# Probability distributions in HIC experiments

We study the relationship between two contigs in a HIC experiments - contig 1 and contig 2, with size $S_1$ and $S_2$, respectively. Our goal is to find out the probability distribution for the number of links between these two contigs, given their distance $D$. We can then compare against the observed number of links to try to infer if the two contigs are linked or not.

This distribution is used in the `partition` procedure in [ALLHIC](https://github.com/tanghaibao/allhic). If the two contigs are considered close enough, i.e. $Prob(D < threshold) > 0.5$, then we infer the two contigs to be linked. This link graph is then partitioned and distinct partition are then solved independently.

We use the following notations:
- $S_1$, $S_2$: size of contigs 1 and 2.
- $x_1$, $x_2$: start coordinates of contigs 1 and 2. Without loss of generality, we let $x_1 = 0$ and $x_2 > S_2$.
- $D$: inner distance between contigs 1 and 2. We require $D > 0$. By definition, we have $x_1 + S_1 + D = x_2$.

We build our models based on continuous distributions due to the large size of genomic positions. For each paired reads, we first sample the starting position $x$ uniformly on contig 1, that follows a uniform distribution:

$$f(x) = \begin{cases}
            \frac{1}{S_1}, & 0 \leq x \leq S_1 \\
            0, & \text{otherwise}
         \end{cases}
$$

We then consider the length $y$ of this link, that follows a [Pareto distribution](https://en.wikipedia.org/wiki/Pareto_distribution):

$$g(y) = \begin{cases}
            \frac{{\alpha} y_m^{\alpha}}{y^{\alpha + 1}}, & y \geq y_m \\
            0, & y < y_m
         \end{cases}
$$

Where $y_m$ is the smallest link length in the dataset. As a side note, we can use the set of intra-contig links to infer the MLE $\hat{\alpha}$, using the formula below.

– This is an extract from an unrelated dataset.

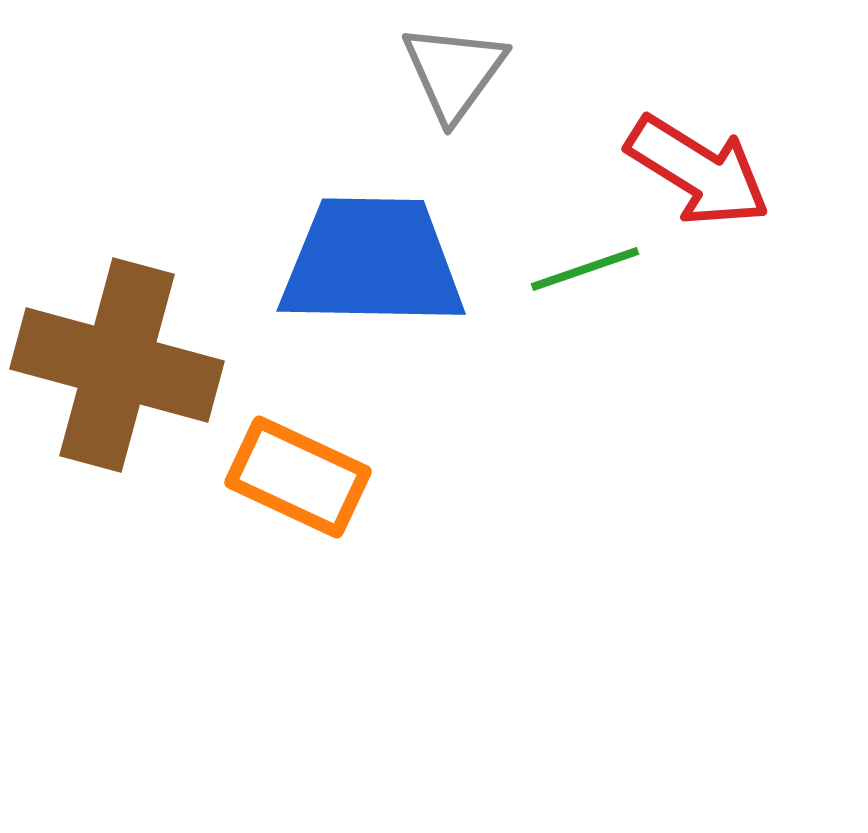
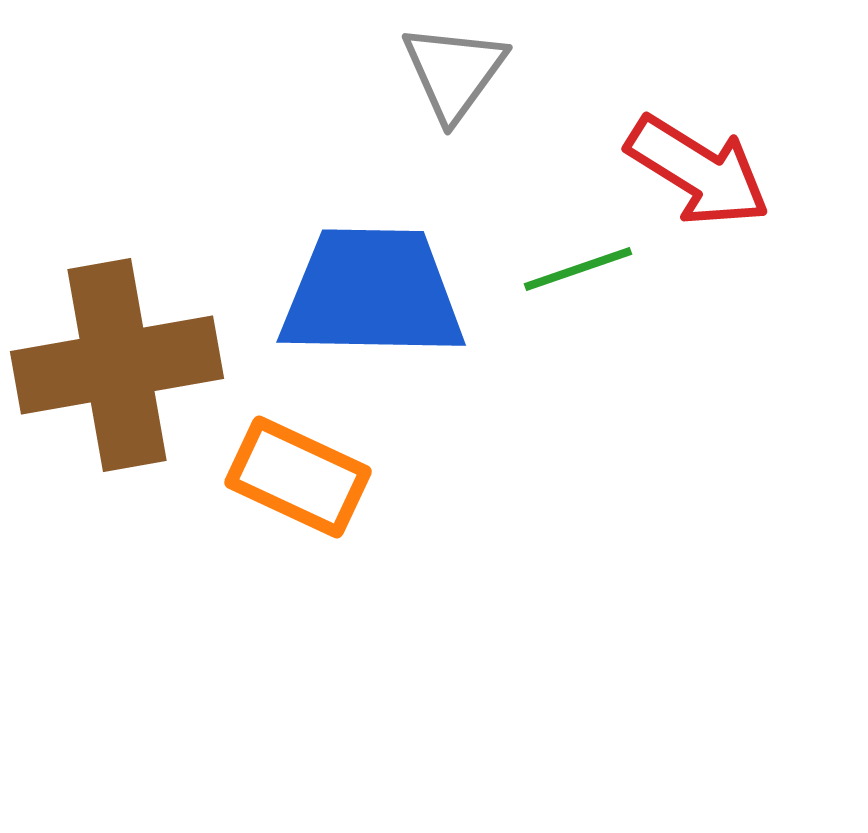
blue trapezoid: moved 31 px down
green line: moved 7 px left
brown cross: rotated 25 degrees counterclockwise
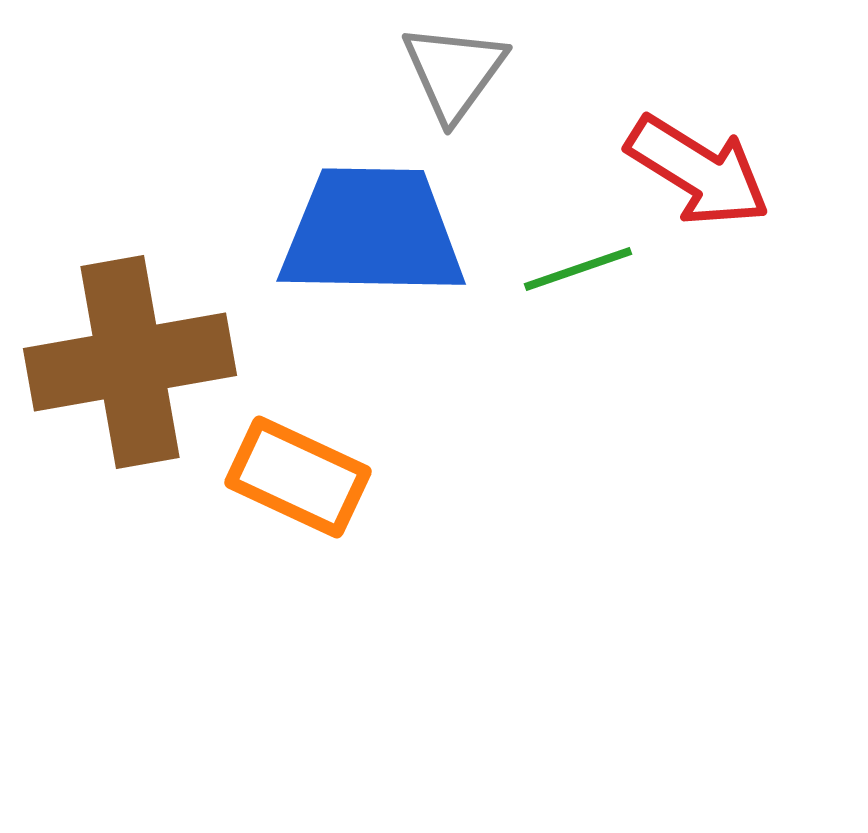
blue trapezoid: moved 61 px up
brown cross: moved 13 px right, 3 px up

$$\hat{\alpha} = \frac{n}{\sum_{i=1}^{n} \ln{y_i} - \ln{y_m}}
$$

Now let's come back to the problem of trying to infer the ending position $z$ of the read pair, which is the sum of two random variable $Z = X + Y$. Then $z$ is a convolution of two probability distribution - uniform and Pareto.

$$h(z) = \int_{0}^{S_1} f(x) \cdot g(z - x) dx
$$

In order to make $g(z - x)$ nonzero, we need $z - x \geq y_m$, borrowing idea from [here](https://math.stackexchange.com/questions/357672/density-of-sum-of-two-uniform-random-variables-0-1). Therefore, we have $x \leq z - y_m$, also $0 \leq x \leq S_1$. By comparing $z - y_m$ and $S_1$, we then break this down into two cases:

$$h(z) = \begin{cases}
            \frac{{\alpha} y_m^{\alpha}}{S_1} \int_{0}^{z - y_m} \frac{1}{(z - x)^{\alpha + 1}} dx, & z \leq S_1 + y_m \\
            \frac{{\alpha} y_m^{\alpha}}{S_1} \int_{0}^{S_1} \frac{1}{(z - x)^{\alpha + 1}} dx, & z > S_1 + y_m
         \end{cases}
$$

We are mostly interested in the second case, where the ending position occurs after $S_1$, i.e. beyond the extent of contig 1, so that it becomes a inter-contig link, rather than intra-contig link.